He said a case can’t reach that final judgment if it gets dropped because the records are released. So it’s unclear whether record requesters will be able to recover their legal fees when a case is dropped.
Vebber said that could have a chilling effect on whether these cases get filed to begin with. He said most attorneys don’t charge clients upfront in open records cases because they’ve had the assurance they can recover their fees.
“If you have less of an opportunity to recover fees, you’re going to have less attorneys willing to take those cases. If you have less attorneys willing to take those cases, you’re going to have less cases filed. And less cases filed means less people challenging what may be unlawful government action,” Vebber said.
Bill Lueders, president of the Wisconsin Freedom of Information Council, said he’s also worried about the impact of the state Supreme Court decision.
“It will also encourage public authorities to just delay the release of the record until someone sues them and then turn it over with no consequences,” Lueders said. “There are a lot of bad things that will happen as a result of this ruling and a lot of good reasons why it should be revisited or why the Legislature should take action to minimize the damage.”
Lueders said protecting open government in Wisconsin is “very much a bipartisan issue” and concerns over the state Supreme Court decision have united both progressive and conservative groups in the state.
He said the group that filed the case recently decided by the Wisconsin Supreme Court, the Friends of Frame Park, filed a motion for reconsideration this week, arguing the new standard established by the court was not a part of the original case.
In their policy brief, WILL asks the state Legislature to consider three ways to more clearly define the law to prevent confusion in the future. The first suggests codifying the test that courts have already been using, clearly stating that if the court finds that the litigation caused the official to release the records, the requester “prevails” in the case and can be awarded fees.
The second option would create the same outcome but adopt the language used in the federal Freedom of Information Act law.

Collection entries:
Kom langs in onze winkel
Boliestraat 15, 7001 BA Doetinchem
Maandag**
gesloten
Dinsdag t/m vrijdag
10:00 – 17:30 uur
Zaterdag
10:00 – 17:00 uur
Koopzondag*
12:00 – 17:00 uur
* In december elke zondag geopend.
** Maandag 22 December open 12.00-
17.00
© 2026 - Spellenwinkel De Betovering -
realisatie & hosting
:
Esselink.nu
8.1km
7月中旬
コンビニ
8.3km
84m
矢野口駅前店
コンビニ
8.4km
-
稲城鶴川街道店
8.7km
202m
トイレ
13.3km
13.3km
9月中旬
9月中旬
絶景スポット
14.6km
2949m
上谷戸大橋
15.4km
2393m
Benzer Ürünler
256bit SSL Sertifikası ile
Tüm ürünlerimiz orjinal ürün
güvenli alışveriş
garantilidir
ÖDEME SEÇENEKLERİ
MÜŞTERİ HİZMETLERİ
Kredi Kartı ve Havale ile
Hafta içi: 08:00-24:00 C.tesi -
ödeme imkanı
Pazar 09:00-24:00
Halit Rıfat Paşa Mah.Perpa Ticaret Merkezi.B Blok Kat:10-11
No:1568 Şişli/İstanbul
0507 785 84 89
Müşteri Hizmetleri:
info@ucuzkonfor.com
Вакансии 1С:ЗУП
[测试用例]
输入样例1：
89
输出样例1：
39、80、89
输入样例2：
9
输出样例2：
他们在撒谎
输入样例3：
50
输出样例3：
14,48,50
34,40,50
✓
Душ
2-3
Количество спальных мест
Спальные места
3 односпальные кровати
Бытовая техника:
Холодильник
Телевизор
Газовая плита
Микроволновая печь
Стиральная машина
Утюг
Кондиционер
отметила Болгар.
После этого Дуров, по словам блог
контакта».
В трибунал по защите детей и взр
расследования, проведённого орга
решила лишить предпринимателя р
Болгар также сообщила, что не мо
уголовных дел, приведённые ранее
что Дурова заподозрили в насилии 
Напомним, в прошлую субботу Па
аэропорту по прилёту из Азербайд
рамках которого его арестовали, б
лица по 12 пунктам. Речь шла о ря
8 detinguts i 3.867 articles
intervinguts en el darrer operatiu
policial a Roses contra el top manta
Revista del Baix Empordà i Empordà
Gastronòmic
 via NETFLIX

INSTRUCTION 1: From the passage on open records fees, copy word for word the part that opens with the words containing "Lueders said protecting" and closes with "in the state.".
INSTRUCTION 2: In the collection entries, rewrite everything from the start through the line containing "güvenli alışveriş", with "gesloten" replaced by "dicht" and all else unchanged. Give only those lines.

TASK OUTPUT 1:
Lueders said protecting open government in Wisconsin is “very much a bipartisan issue” and concerns over the state Supreme Court decision have united both progressive and conservative groups in the state.

TASK OUTPUT 2:
Kom langs in onze winkel
Boliestraat 15, 7001 BA Doetinchem
Maandag**
dicht
Dinsdag t/m vrijdag
10:00 – 17:30 uur
Zaterdag
10:00 – 17:00 uur
Koopzondag*
12:00 – 17:00 uur
* In december elke zondag geopend.
** Maandag 22 December open 12.00-
17.00
© 2026 - Spellenwinkel De Betovering -
realisatie & hosting
:
Esselink.nu
8.1km
7月中旬
コンビニ
8.3km
84m
矢野口駅前店
コンビニ
8.4km
-
稲城鶴川街道店
8.7km
202m
トイレ
13.3km
13.3km
9月中旬
9月中旬
絶景スポット
14.6km
2949m
上谷戸大橋
15.4km
2393m
Benzer Ürünler
256bit SSL Sertifikası ile
Tüm ürünlerimiz orjinal ürün
güvenli alışveriş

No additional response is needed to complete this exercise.